A new publication called Fairer Disputations, part of the Wollstonecraft Project initiative of the Abigail Adams Institute, has as its goal the articulation of a new form of feminism “grounded in the basic premise that sex is real.” Gathering a group of scholars and writers who abide by the 18th-century feminist Mary Wollstonecraft’s “understanding of rights grounded in responsibilities,” the project seeks to facilitate the study of issues affecting women’s dignity and rights in the contemporary world. Today, there are countless instances where popular feminism has adopted a corporate, overly politicized framework which fails to address the real life-concerns of women – and alienated those who do not share the belief that gender is a choice.
Gender Ideology Erodes Women’s Rights
The editors and writers at FD rightly recognize gender ideology for what it is: a legitimate threat to the hard-won legal and political rights of women, as well as a threat to their physical safety and dignity. Even more so, they see that it’s not so much women have earned some special right to political recognition, but that in order for the law to protect women and their personhood adequately, it must acknowledge the peculiarities and hazards of being a woman and living with a female-sexed body. This is especially apparent in the domains of health and safety, where women’s-only spaces serve not only to give privacy but to protect them from sex-based targeting.There is a reason why men don’t need an OB/GYN – they are not equipped with a woman’s reproductive system, and therefore don’t share their particular medical needs. Whether or not they are pregnant, infertile, or otherwise compromised, women are marked by the reality that in their body’s very structure, down the very last strand of DNA, they are built to bear new life. The new gender regime would do away with these inconvenient facts in order to assuage the emotions of some who experience gender dysphoria, at the expense of women’s health and well-being. There is no reason why those who suffer the feeling of being in the “wrong body” should be affirmed in their belief to the harm of actual women, only to be let down later when the hormones and surgery leave them regretful.

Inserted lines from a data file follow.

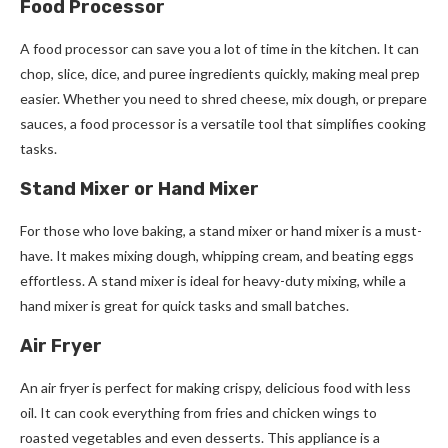
Food Processor
A food processor can save you a lot of time in the kitchen. It can
chop, slice, dice, and puree ingredients quickly, making meal prep
easier. Whether you need to shred cheese, mix dough, or prepare
sauces, a food processor is a versatile tool that simplifies cooking
tasks.
Stand Mixer or Hand Mixer
For those who love baking, a stand mixer or hand mixer is a must-
have. It makes mixing dough, whipping cream, and beating eggs
effortless. A stand mixer is ideal for heavy-duty mixing, while a
hand mixer is great for quick tasks and small batches.
Air Fryer
An air fryer is perfect for making crispy, delicious food with less
oil. It can cook everything from fries and chicken wings to
roasted vegetables and even desserts. This appliance is a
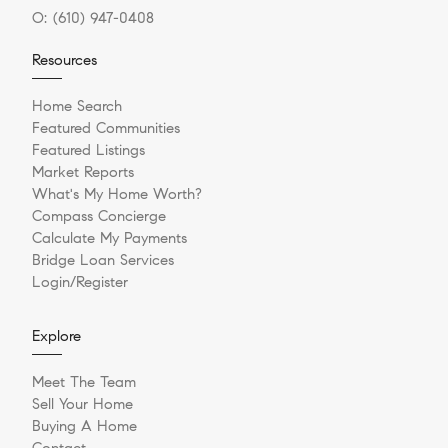
O:
(610) 947-0408
Resources
Home Search
Featured Communities
Featured Listings
Market Reports
What's My Home Worth?
Compass Concierge
Calculate My Payments
Bridge Loan Services
Login/Register
Explore
Meet The Team
Sell Your Home
Buying A Home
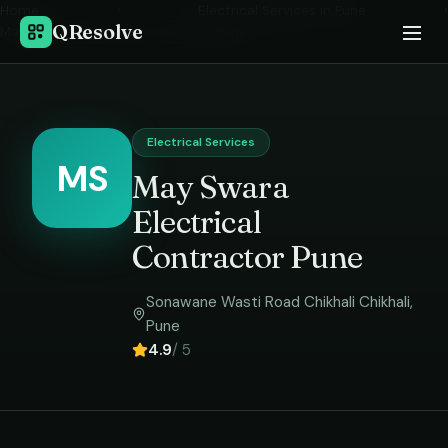
Home
›
Electrical Services
in
Pune
›
QResolve
May Swara Electrical Contractor Pune
Electrical Services
MS
May Swara
Electrical
Contractor Pune
Sonawane Wasti Road Chikhali Chikhali
,
Pune
4.9
/ 5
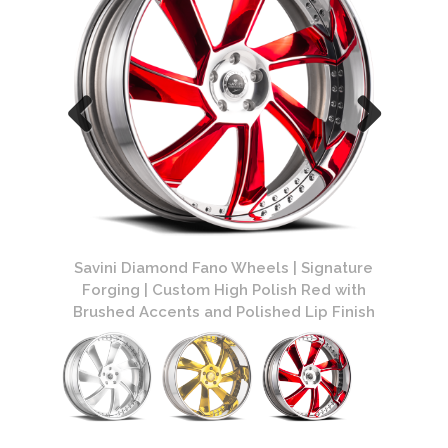
ature
Savini Diamond Fano Wheels | Signature
Savin
ed Lip
Forging | Custom High Polish Red with
Forgin
Brushed Accents and Polished Lip Finish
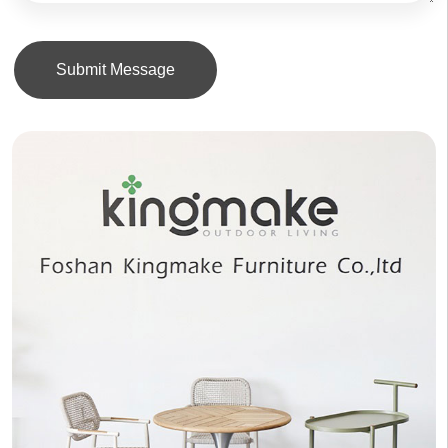
Submit Message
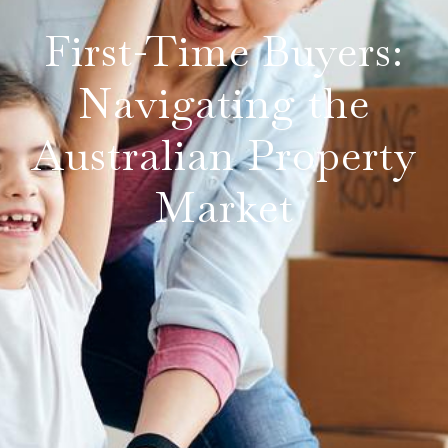
First-Time Buyers:
Navigating the
Australian Property
Market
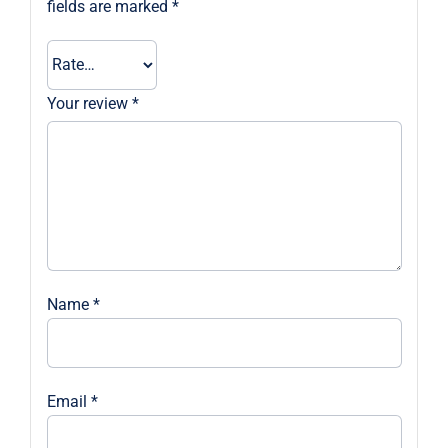
fields are marked
*
Your review
*
Name
*
Email
*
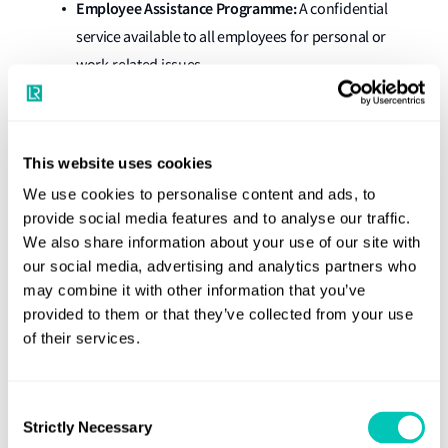
Employee Assistance Programme:
A confidential
service available to all employees for personal or
work-related issues.
Mental Health and Wellbeing Learning Zone:
Offers
resources covering emotional, physical, social and
cultural wellbeing, and guidance for managing these
This website uses cookies
at work and home.
We use cookies to personalise content and ads, to
provide social media features and to analyse our traffic.
Mental Health and Wellbeing Champions:
We also share information about your use of our site with
Colleagues who provide confidential discussions
our social media, advertising and analytics partners who
and direct others to appropriate support services.
may combine it with other information that you’ve
Wellbeing Sessions:
Regular sessions led by our
provided to them or that they’ve collected from your use
of their services.
Mental Health and Wellbeing Champions, focused
on sharing experiences in a safe environment.
Office social clubs
: Regular events organised by
Consent
Strictly Necessary
Selection
regional offices ranging from sporting activities to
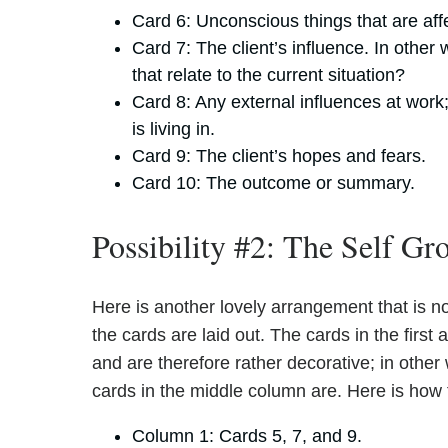
Card 6: Unconscious things that are affe
Card 7: The client’s influence. In othe
that relate to the current situation?
Card 8: Any external influences at work;
is living in.
Card 9: The client’s hopes and fears.
Card 10: The outcome or summary.
Possibility #2: The Self G
Here is another lovely arrangement that is not
the cards are laid out. The cards in the first
and are therefore rather decorative; in other
cards in the middle column are. Here is how 
Column 1: Cards 5, 7, and 9.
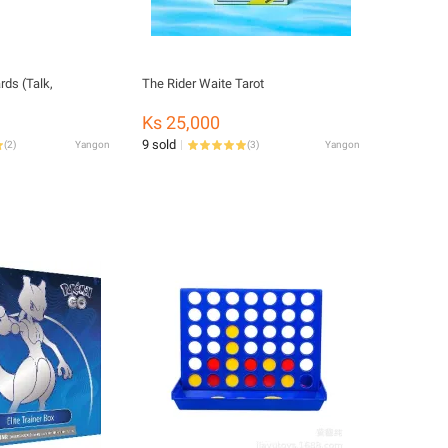
ds (Talk,
The Rider Waite Tarot
Ks 25,000
9 sold
(
2
)
Yangon
(
3
)
Yangon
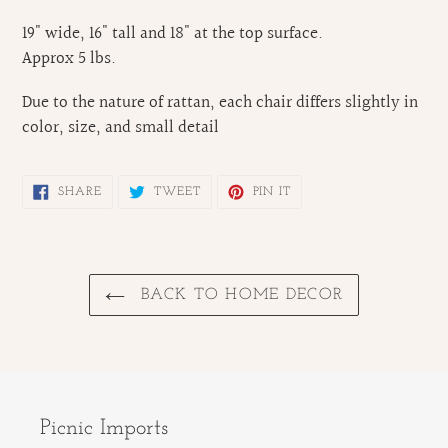
19" wide, 16" tall and 18" at the top surface.
Approx 5 lbs.
Due to the nature of rattan, each chair differs slightly in
color, size, and small detail
SHARE
TWEET
PIN
SHARE
TWEET
PIN IT
ON
ON
ON
FACEBOOK
TWITTER
PINTEREST
BACK TO HOME DECOR
Picnic Imports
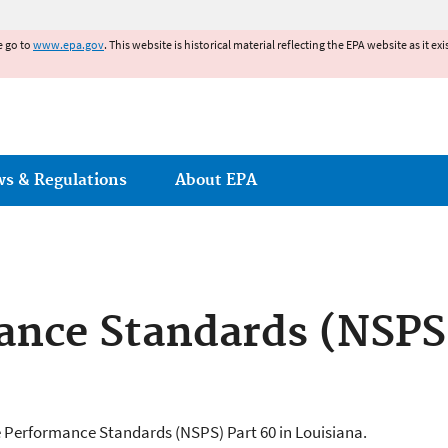
Jump to main content
e go to
www.epa.gov
. This website is historical material reflecting the EPA website as it 
ws & Regulations
About EPA
nce Standards (NSPS)
e Performance Standards (NSPS) Part 60 in Louisiana.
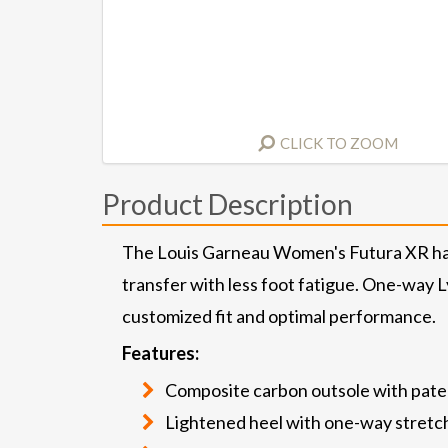
CLICK TO ZOOM
Product Description
The Louis Garneau Women's Futura XR has 
transfer with less foot fatigue. One-way L
customized fit and optimal performance.
Features:
Composite carbon outsole with pate
Lightened heel with one-way stretc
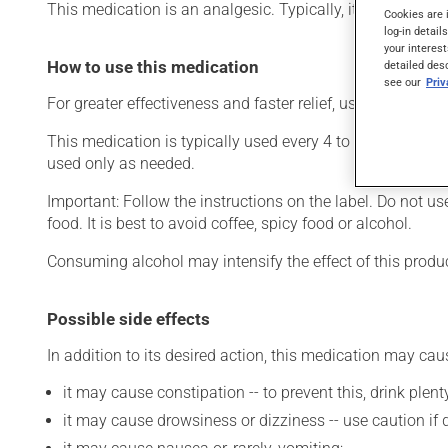
This medication is an analgesic. Typically, it is used to re
Cookies are 
log-in detail
your interest
How to use this medication
detailed des
see our
Pri
For greater effectiveness and faster relief, use this product
This medication is typically used every 4 to 6 hours. How
used only as needed.
Important: Follow the instructions on the label. Do not u
food. It is best to avoid coffee, spicy food or alcohol.
Consuming alcohol may intensify the effect of this produc
Possible side effects
In addition to its desired action, this medication may cau
it may cause constipation -- to prevent this, drink plenty
it may cause drowsiness or dizziness -- use caution if d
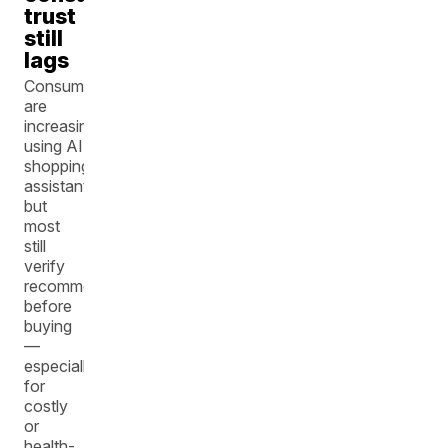
trust
still
lags
Consumers
are
increasingly
using AI
shopping
assistants,
but
most
still
verify
recommendations
before
buying
—
especially
for
costly
or
health-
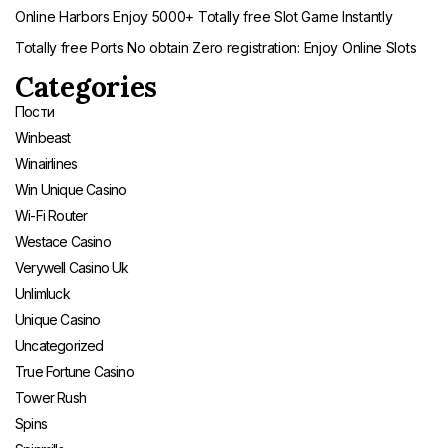
Online Harbors Enjoy 5000+ Totally free Slot Game Instantly
Totally free Ports No obtain Zero registration: Enjoy Online Slots
Categories
Пости
Winbeast
Winairlines
Win Unique Casino
Wi-Fi Router
Westace Casino
Verywell Casino Uk
Unlimluck
Unique Casino
Uncategorized
True Fortune Casino
Tower Rush
Spins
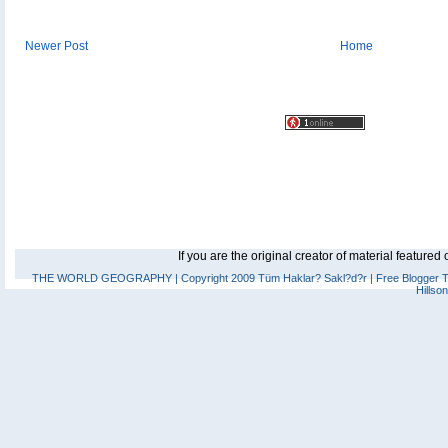
Newer Post
Home
If you are the original creator of material feature
THE WORLD GEOGRAPHY
| Copyright 2009 Tüm Haklar? Sakl?d?r |
Free Blogger 
Hillso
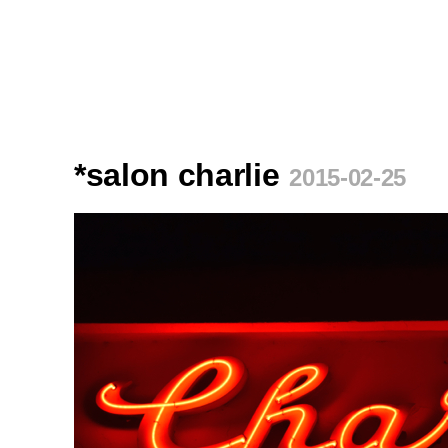
*salon charlie
2015-02-25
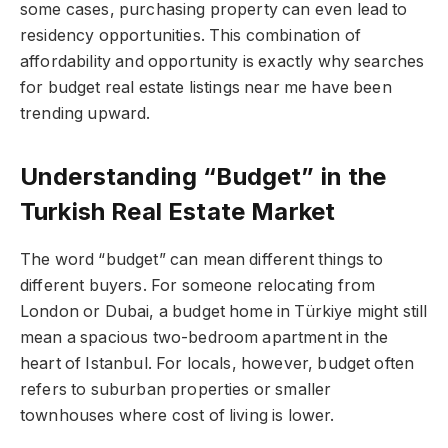
some cases, purchasing property can even lead to
residency opportunities. This combination of
affordability and opportunity is exactly why searches
for budget real estate listings near me have been
trending upward.
Understanding “Budget” in the
Turkish Real Estate Market
The word “budget” can mean different things to
different buyers. For someone relocating from
London or Dubai, a budget home in Türkiye might still
mean a spacious two-bedroom apartment in the
heart of Istanbul. For locals, however, budget often
refers to suburban properties or smaller
townhouses where cost of living is lower.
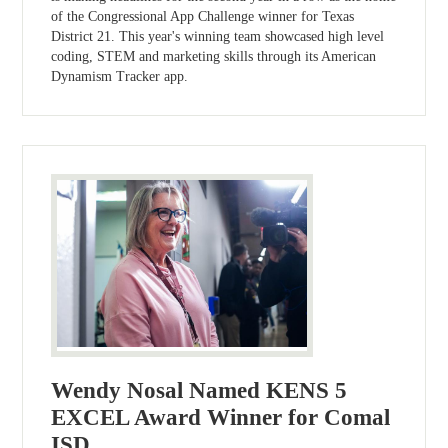
of the Congressional App Challenge winner for Texas
District 21. This year's winning team showcased high level
coding, STEM and marketing skills through its American
Dynamism Tracker app.
Wendy Nosal Named KENS 5
EXCEL Award Winner for Comal
ISD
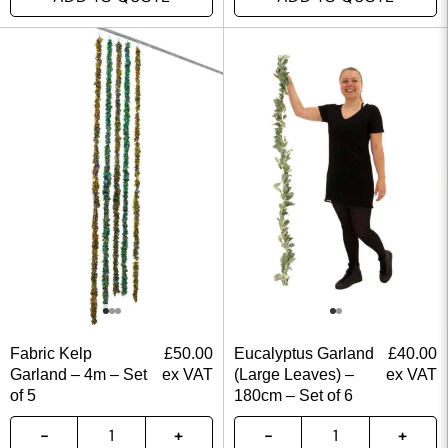
Fabric Kelp
£
50.00
Eucalyptus Garland
£
40.00
Garland – 4m – Set
ex VAT
(Large Leaves) –
ex VAT
of 5
180cm – Set of 6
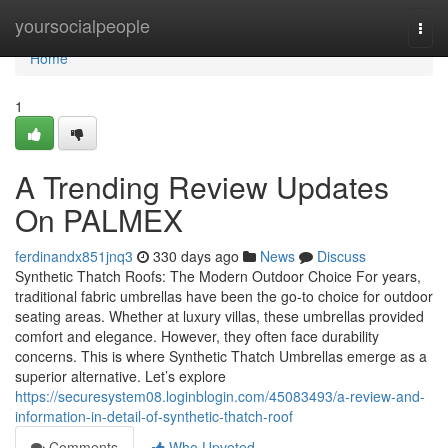
Home
yoursocialpeople
Togg
navi
Home
1
A Trending Review Updates
On PALMEX
ferdinandx851jnq3
330 days ago
News
Discuss
Synthetic Thatch Roofs: The Modern Outdoor Choice For years,
traditional fabric umbrellas have been the go-to choice for outdoor
seating areas. Whether at luxury villas, these umbrellas provided
comfort and elegance. However, they often face durability
concerns. This is where Synthetic Thatch Umbrellas emerge as a
superior alternative. Let’s explore
https://securesystem08.loginblogin.com/45083493/a-review-and-
information-in-detail-of-synthetic-thatch-roof
Comments
Who Upvoted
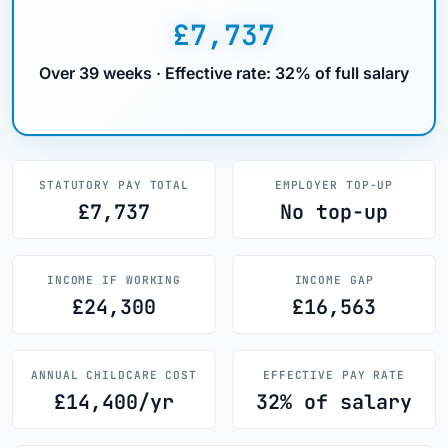
£7,737
Over 39 weeks · Effective rate: 32% of full salary
STATUTORY PAY TOTAL
EMPLOYER TOP-UP
£7,737
No top-up
INCOME IF WORKING
INCOME GAP
£24,300
£16,563
ANNUAL CHILDCARE COST
EFFECTIVE PAY RATE
£14,400/yr
32% of salary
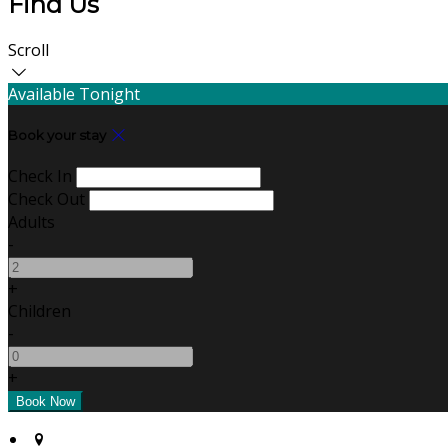
Find Us
Scroll
Available Tonight
Book your stay
Check In
Check Out
Adults
-
+
Children
-
+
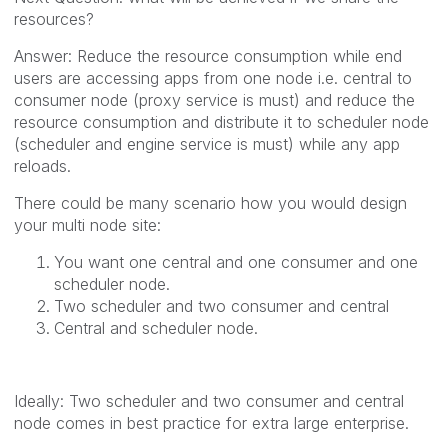
resources?
Answer: Reduce the resource consumption while end
users are accessing apps from one node i.e. central to
consumer node (proxy service is must) and reduce the
resource consumption and distribute it to scheduler node
(scheduler and engine service is must) while any app
reloads.
There could be many scenario how you would design
your multi node site:
You want one central and one consumer and one
scheduler node.
Two scheduler and two consumer and central
Central and scheduler node.
Ideally: Two scheduler and two consumer and central
node comes in best practice for extra large enterprise.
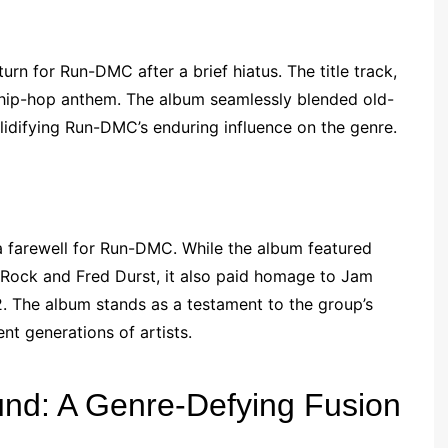
rn for Run-DMC after a brief hiatus. The title track,
hip-hop anthem. The album seamlessly blended old-
idifying Run-DMC’s enduring influence on the genre.
a farewell for Run-DMC. While the album featured
d Rock and Fred Durst, it also paid homage to Jam
02. The album stands as a testament to the group’s
t generations of artists.
nd: A Genre-Defying Fusion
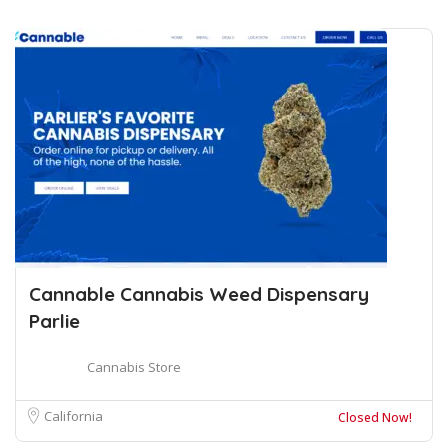
Cannable Cannabis Weed Dispensary
Parlie
Cannabis Store
California
Closed Now!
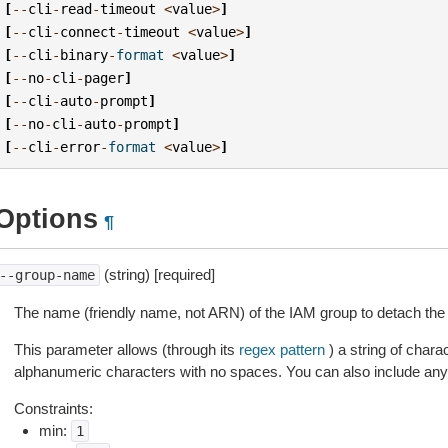
[
--
cli
-
read
-
timeout
<
value
>
]
[
--
cli
-
connect
-
timeout
<
value
>
]
[
--
cli
-
binary
-
format
<
value
>
]
[
--
no
-
cli
-
pager
]
[
--
cli
-
auto
-
prompt
]
[
--
no
-
cli
-
auto
-
prompt
]
[
--
cli
-
error
-
format
<
value
>
]
Options
¶
(string) [required]
--group-name
The name (friendly name, not ARN) of the IAM group to detach the 
This parameter allows (through its
regex pattern
) a string of char
alphanumeric characters with no spaces. You can also include any 
Constraints:
min:
1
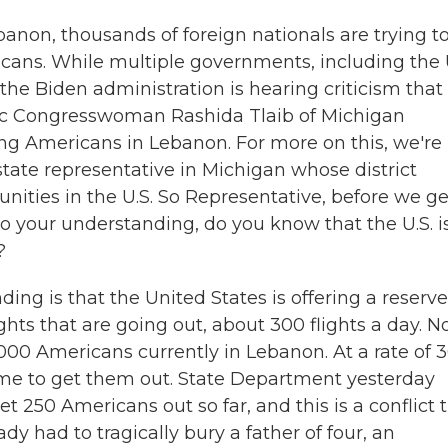
ebanon, thousands of foreign nationals are trying t
icans. While multiple governments, including the 
 the Biden administration is hearing criticism that 
ic Congresswoman Rashida Tlaib of Michigan
g Americans in Lebanon. For more on this, we're
state representative in Michigan whose district
ities in the U.S. So Representative, before we ge
to your understanding, do you know that the U.S. i
?
ng is that the United States is offering a reserv
hts that are going out, about 300 flights a day. N
000 Americans currently in Lebanon. At a rate of 
g time to get them out. State Department yesterday
t 250 Americans out so far, and this is a conflict 
dy had to tragically bury a father of four, an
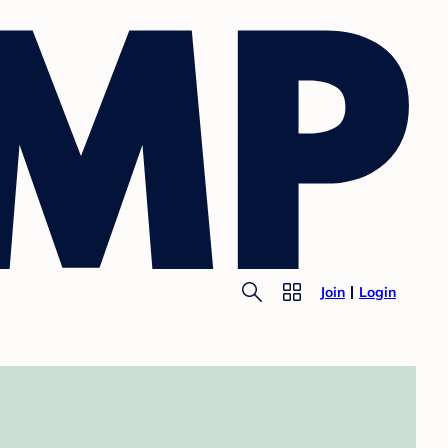
Join
Login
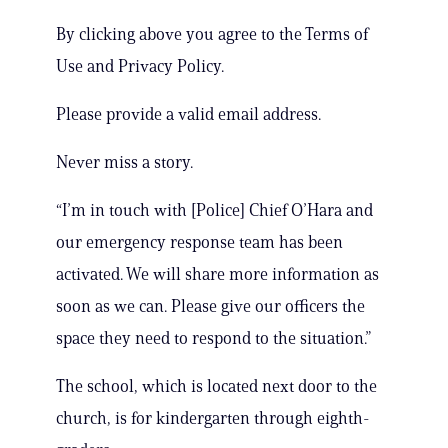
By clicking above you agree to the Terms of
Use and Privacy Policy.
Please provide a valid email address.
Never miss a story.
“I’m in touch with [Police] Chief O’Hara and
our emergency response team has been
activated. We will share more information as
soon as we can. Please give our officers the
space they need to respond to the situation.”
The school, which is located next door to the
church, is for kindergarten through eighth-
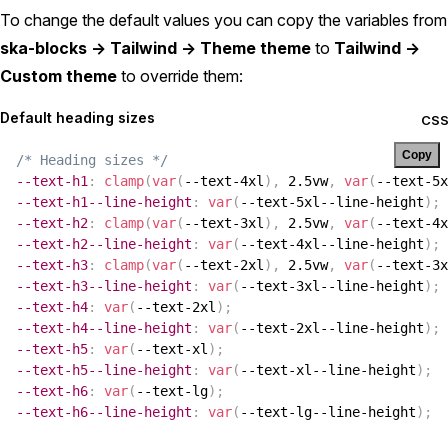
To change the default values you can copy the variables from
ska-blocks -> Tailwind -> Theme theme
to
Tailwind ->
Custom theme
to override them:
Default heading sizes
CS
Copy
/* Heading sizes */
--text-h1
:
clamp
(
var
(
--text-4xl
)
,
 2.5vw
,
var
(
--text-5x
--text-h1--line-height
:
var
(
--text-5xl--line-height
)
;
--text-h2
:
clamp
(
var
(
--text-3xl
)
,
 2.5vw
,
var
(
--text-4x
--text-h2--line-height
:
var
(
--text-4xl--line-height
)
;
--text-h3
:
clamp
(
var
(
--text-2xl
)
,
 2.5vw
,
var
(
--text-3x
--text-h3--line-height
:
var
(
--text-3xl--line-height
)
;
--text-h4
:
var
(
--text-2xl
)
;
--text-h4--line-height
:
var
(
--text-2xl--line-height
)
;
--text-h5
:
var
(
--text-xl
)
;
--text-h5--line-height
:
var
(
--text-xl--line-height
)
;
--text-h6
:
var
(
--text-lg
)
;
--text-h6--line-height
:
var
(
--text-lg--line-height
)
;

An Antidote to Superficiality
Why is it acceptable that women who have bound their breasts, taken testosterone, and gone under the knife only to experience regret are villainized as traitors, rather than met with sympathy for being led to misunderstand themselves and their personal struggles? How is it different to advise a young adolescent girl, whose body and mind are undergoing rapid change, that she should alter her outward appearance through hormones and surgeries versus donning heavy makeup, embracing plastic surgery or extreme dieting to conform to the world’s standard of female beauty? The basis for questioning this pressure to conform suddenly becomes unreasonable when it is aimed at surgical transition and hormone therapy. The women (and men) over at FD understand the roots of the inconsistency lie in a false understanding of what it means to be male or female. In doing so, they offer a much-needed antidote to the false gospel of gender ideology, and a much-needed remedy to modern day feminism’s temptations to abandon real women in favor of oppression olympics and grievance-based theorizing. Hopefully, in time, more women will come to disdain modern-day feminism’s affirmation of superficiality – the falsehood that being female comes down to mere feeling or appearance, rather than ontological, biological reality.